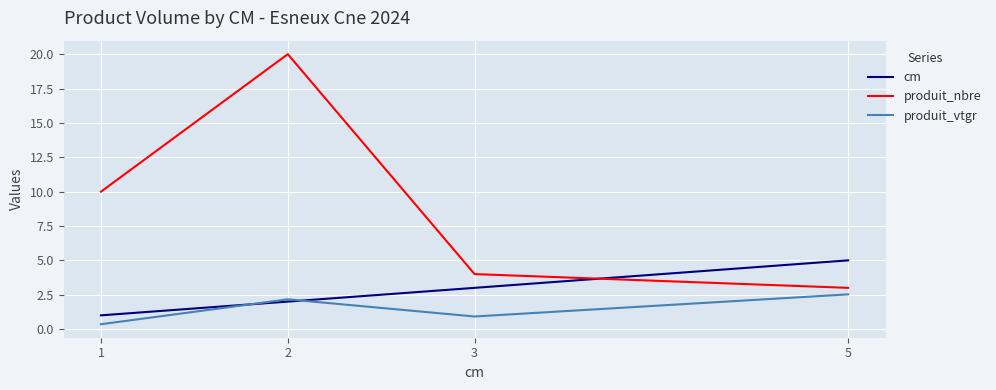

What is the minimum value shown in the chart?

0.4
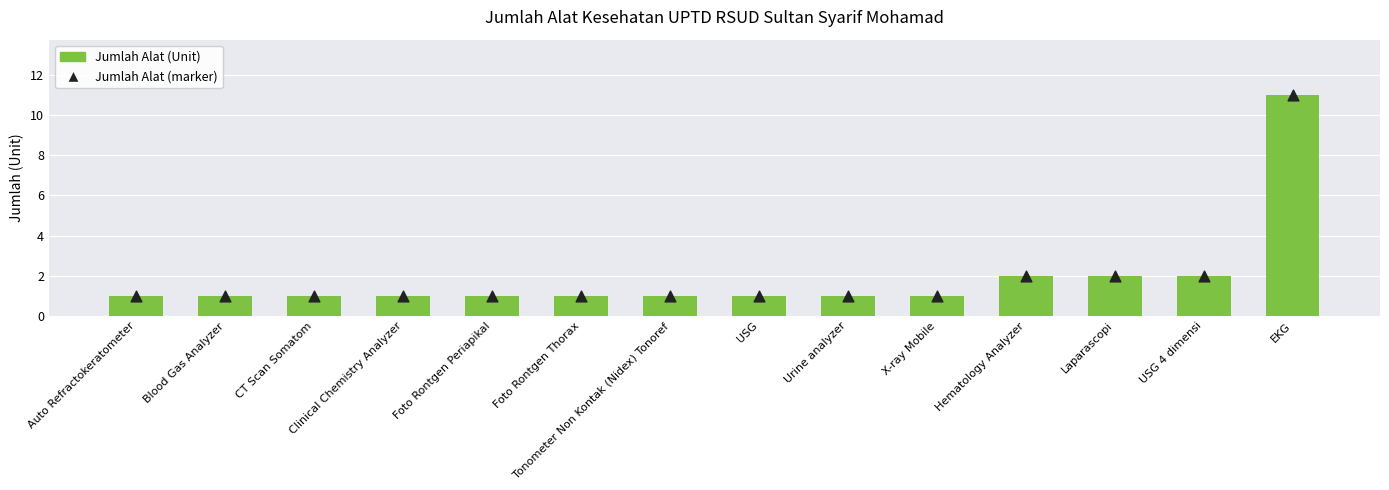

Is the value of Jumlah Alat (Unit) at USG greater than the value of Jumlah Alat (marker) at EKG?

No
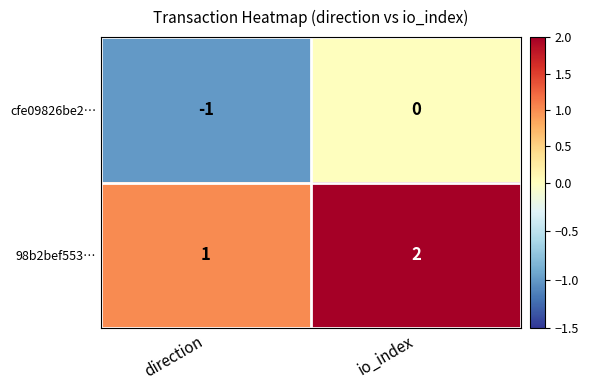

What is the sum of all 98b2bef553… values?

3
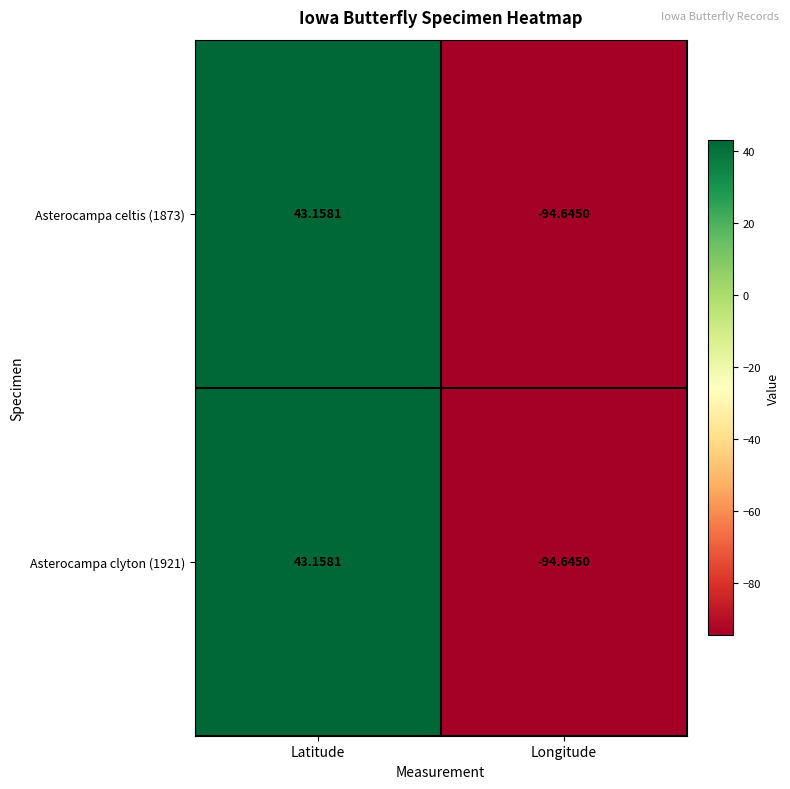

Where does the Asterocampa clyton (1921) series first go above 43?

Latitude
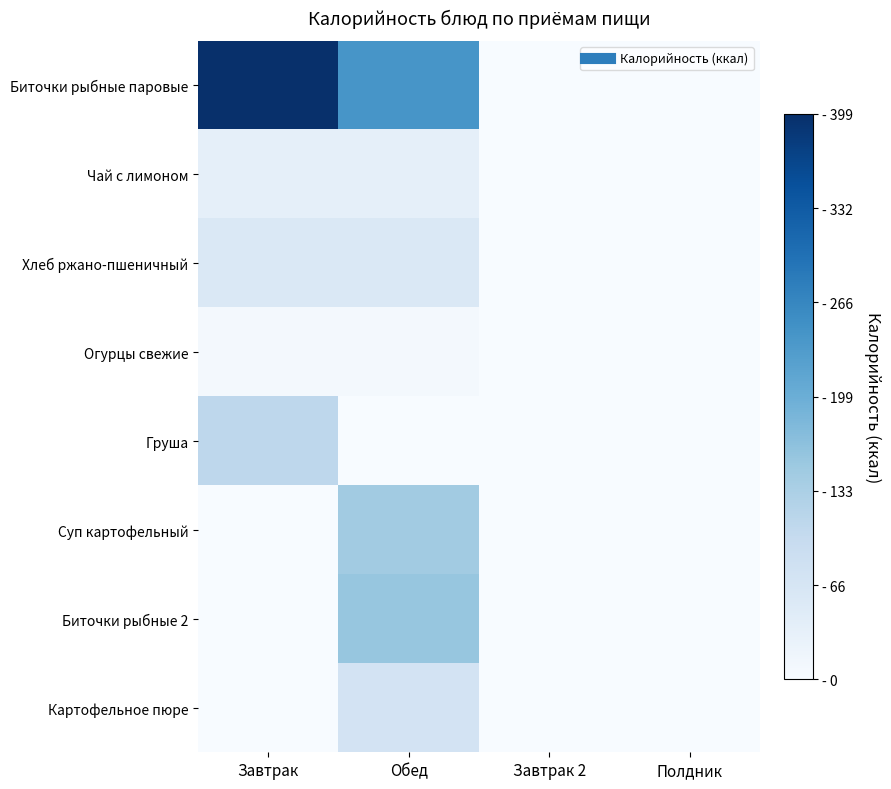

What is the total value across all series at Обед?

716.9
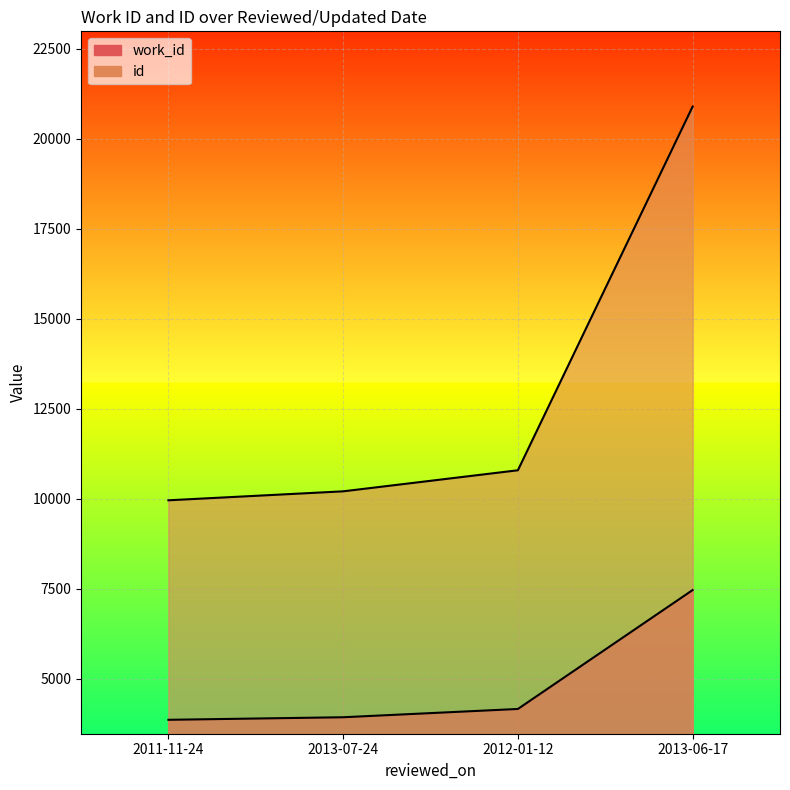

What is the minimum value for id?

9963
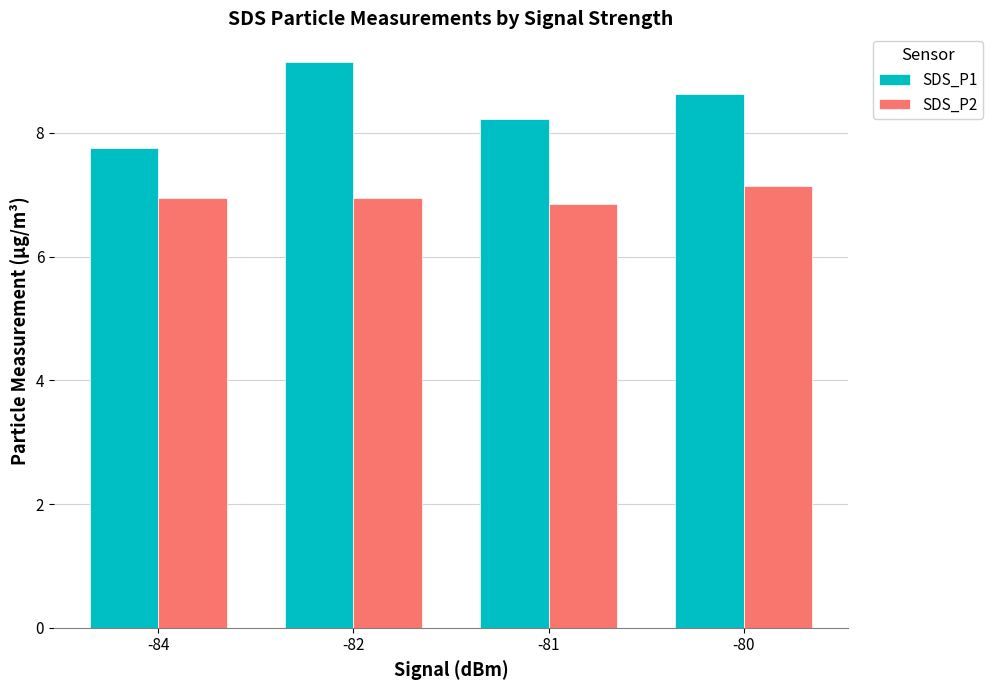

Are the bars grouped side by side (vs. stacked)?

Yes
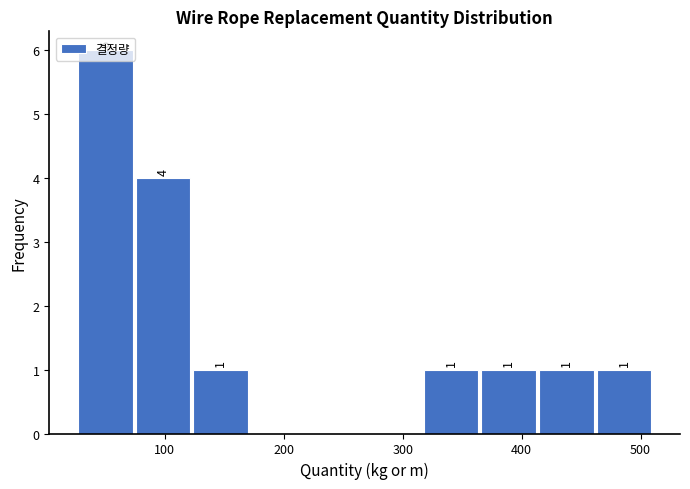

Which range on the x-axis has the tallest bar?

30 to 80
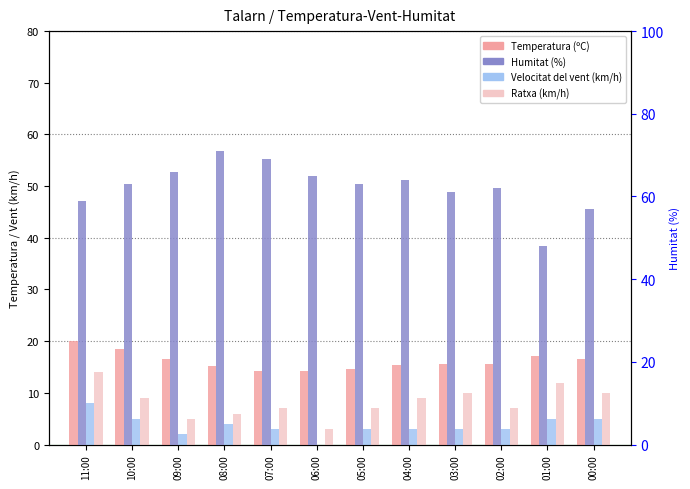

At which category is the sum across all series the highest?

11:00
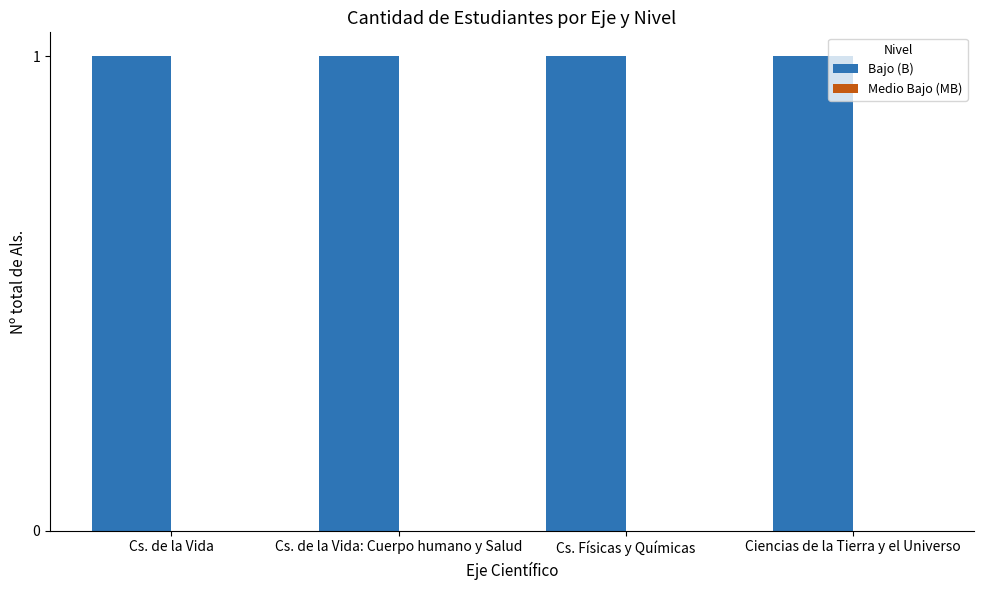

Reading right to left, what are all the values shown in this chart?

Bajo (B): Ciencias de la Tierra y el Universo=1	Cs. Físicas y Químicas=1	Cs. de la Vida: Cuerpo humano y Salud=1	Cs. de la Vida=1
Medio Bajo (MB): Ciencias de la Tierra y el Universo=0	Cs. Físicas y Químicas=0	Cs. de la Vida: Cuerpo humano y Salud=0	Cs. de la Vida=0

● **ACTIVITY**: Reproduce all of the data above word for word, leaving out the pictures.

● **FINISHED EXERCISE**:
What is the minimum value shown in the chart?

0.4

Is the value of Jumlah Alat (Unit) at USG greater than the value of Jumlah Alat (marker) at EKG?

No

What is the sum of all 98b2bef553… values?

3

Where does the Asterocampa clyton (1921) series first go above 43?

Latitude

What is the total value across all series at Обед?

716.9

What is the minimum value for id?

9963

Are the bars grouped side by side (vs. stacked)?

Yes

Which range on the x-axis has the tallest bar?

30 to 80

At which category is the sum across all series the highest?

11:00

Reading right to left, what are all the values shown in this chart?

Bajo (B): Ciencias de la Tierra y el Universo=1	Cs. Físicas y Químicas=1	Cs. de la Vida: Cuerpo humano y Salud=1	Cs. de la Vida=1
Medio Bajo (MB): Ciencias de la Tierra y el Universo=0	Cs. Físicas y Químicas=0	Cs. de la Vida: Cuerpo humano y Salud=0	Cs. de la Vida=0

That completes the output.